LazyIndex
LazyIndex(path)Memory-mapped DYF index for instant-start query serving.
Opens a .dyf file, mmap’s it, parses the FlatBuffers header, and serves queries by traversing the tree and decompressing Arrow IPC batches on demand (LRU cached).
Usage
idx = LazyIndex(“index.dyf”) results = idx.search(query_vector, k=10, nprobe=3) print(idx.tree_summary)
Attributes
| Name | Description |
|---|---|
| format_version | DYF format version: 1 (header FB) or 2 (footer FB, append-friendly). |
| has_stored_fields | True if this index has stored fields. |
| is_pq | True if this index uses Product Quantization. |
| quantization | Read quantization string from BuildParams. |
| stored_field_names | List of stored field names (empty if no stored fields). |
| tree_summary | Return tree stats without touching Arrow data. |
Methods
| Name | Description |
|---|---|
| close | Release mmap and file handle. |
| detect_enrichment_level | Detect enrichment level based on stored fields and metadata. |
| extract_all_fields | Bulk-read all leaf batches, concatenate, sort by item_index. |
| get_item_vector | Extract a single item’s embedding vector from the index. |
| get_leaf | Decompress and return a leaf’s Arrow RecordBatch. |
| get_split_eigenvalues | Return PCA eigenvalues for each internal node. |
| get_split_hyperplanes | Return the PCA hyperplane(s) for each internal node. |
| get_stored_fields | Look up stored fields for given item indices without re-searching. |
| get_tree_structure | Export tree hierarchy for visualization (FlatBuffers only, no Arrow). |
| search | Search the index for nearest neighbors. |
| search_ivf | IVF-style search: rank leaves by centroid similarity, then score. |
| to_faiss | Export dyf index as a FAISS IVF index. |
close
LazyIndex.close()Release mmap and file handle.
detect_enrichment_level
LazyIndex.detect_enrichment_level()Detect enrichment level based on stored fields and metadata.
Returns 0-3
0: Base (embeddings + tree only) 1: Projected (has umap_x, umap_y, umap_z stored fields) 2: Clustered (has community_id or cluster_* stored fields) 3: Viz-ready (has edge_pairs or tour_narration in metadata)
extract_all_fields
LazyIndex.extract_all_fields()Bulk-read all leaf batches, concatenate, sort by item_index.
Returns
| Name | Type | Description |
|---|---|---|
| ExtractedData | dict with keys: ‘embeddings’: (n, d) float32 array, or None if the file was written without embeddings (PQ indexes return approximate reconstructions) ‘fields’: {field_name: array} for all stored fields ‘metadata’: dict of metadata key-value pairs |
get_item_vector
LazyIndex.get_item_vector(item_index)Extract a single item’s embedding vector from the index.
Scans leaf batches to find the item (building a cached mapping on first call), then returns the reconstructed float32 vector.

Collected data:
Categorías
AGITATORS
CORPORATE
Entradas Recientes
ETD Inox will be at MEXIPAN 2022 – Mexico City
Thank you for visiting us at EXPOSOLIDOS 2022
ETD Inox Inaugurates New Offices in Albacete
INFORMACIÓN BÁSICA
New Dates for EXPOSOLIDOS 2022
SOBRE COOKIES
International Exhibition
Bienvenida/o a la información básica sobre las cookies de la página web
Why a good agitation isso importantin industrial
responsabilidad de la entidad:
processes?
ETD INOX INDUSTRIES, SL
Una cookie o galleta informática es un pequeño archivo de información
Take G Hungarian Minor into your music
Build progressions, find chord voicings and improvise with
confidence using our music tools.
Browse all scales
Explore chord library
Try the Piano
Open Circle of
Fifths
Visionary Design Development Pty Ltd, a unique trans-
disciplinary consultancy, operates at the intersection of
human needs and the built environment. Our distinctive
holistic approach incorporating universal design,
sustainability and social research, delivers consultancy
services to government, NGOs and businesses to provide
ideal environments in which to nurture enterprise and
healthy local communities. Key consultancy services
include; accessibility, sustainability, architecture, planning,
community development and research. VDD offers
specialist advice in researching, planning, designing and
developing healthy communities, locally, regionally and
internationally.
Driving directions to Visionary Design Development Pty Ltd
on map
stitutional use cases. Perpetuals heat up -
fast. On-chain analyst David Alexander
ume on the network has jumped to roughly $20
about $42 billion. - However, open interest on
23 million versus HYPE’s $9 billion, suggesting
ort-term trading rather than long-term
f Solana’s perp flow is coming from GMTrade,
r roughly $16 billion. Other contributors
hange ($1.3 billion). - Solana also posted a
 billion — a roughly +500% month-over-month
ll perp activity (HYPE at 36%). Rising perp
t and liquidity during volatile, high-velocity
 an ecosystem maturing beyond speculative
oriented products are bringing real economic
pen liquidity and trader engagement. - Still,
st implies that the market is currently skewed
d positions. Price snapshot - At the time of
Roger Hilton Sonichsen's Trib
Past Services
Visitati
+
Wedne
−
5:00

Exercises to complete:
#1 Name each enrichment level that detect_enrichment_level can return in the LazyIndex reference, giving its number and name.
#2 In the LazyIndex reference, what does the tree_summary attribute return?
#3 Render this sentence from the LazyIndex reference in Spanish: "Scans leaf batches to find the item (building a cached mapping on first call), then returns the reconstructed float32 vector."
None of the records is needed to complete these tasks.

Answer section:
#1
0: Base
1: Projected
2: Clustered
3: Viz-ready

#2 Tree stats, without touching Arrow data.

#3 Recorre los lotes de hojas para encontrar el elemento (construyendo un mapeo en caché en la primera llamada) y luego devuelve el vector float32 reconstruido.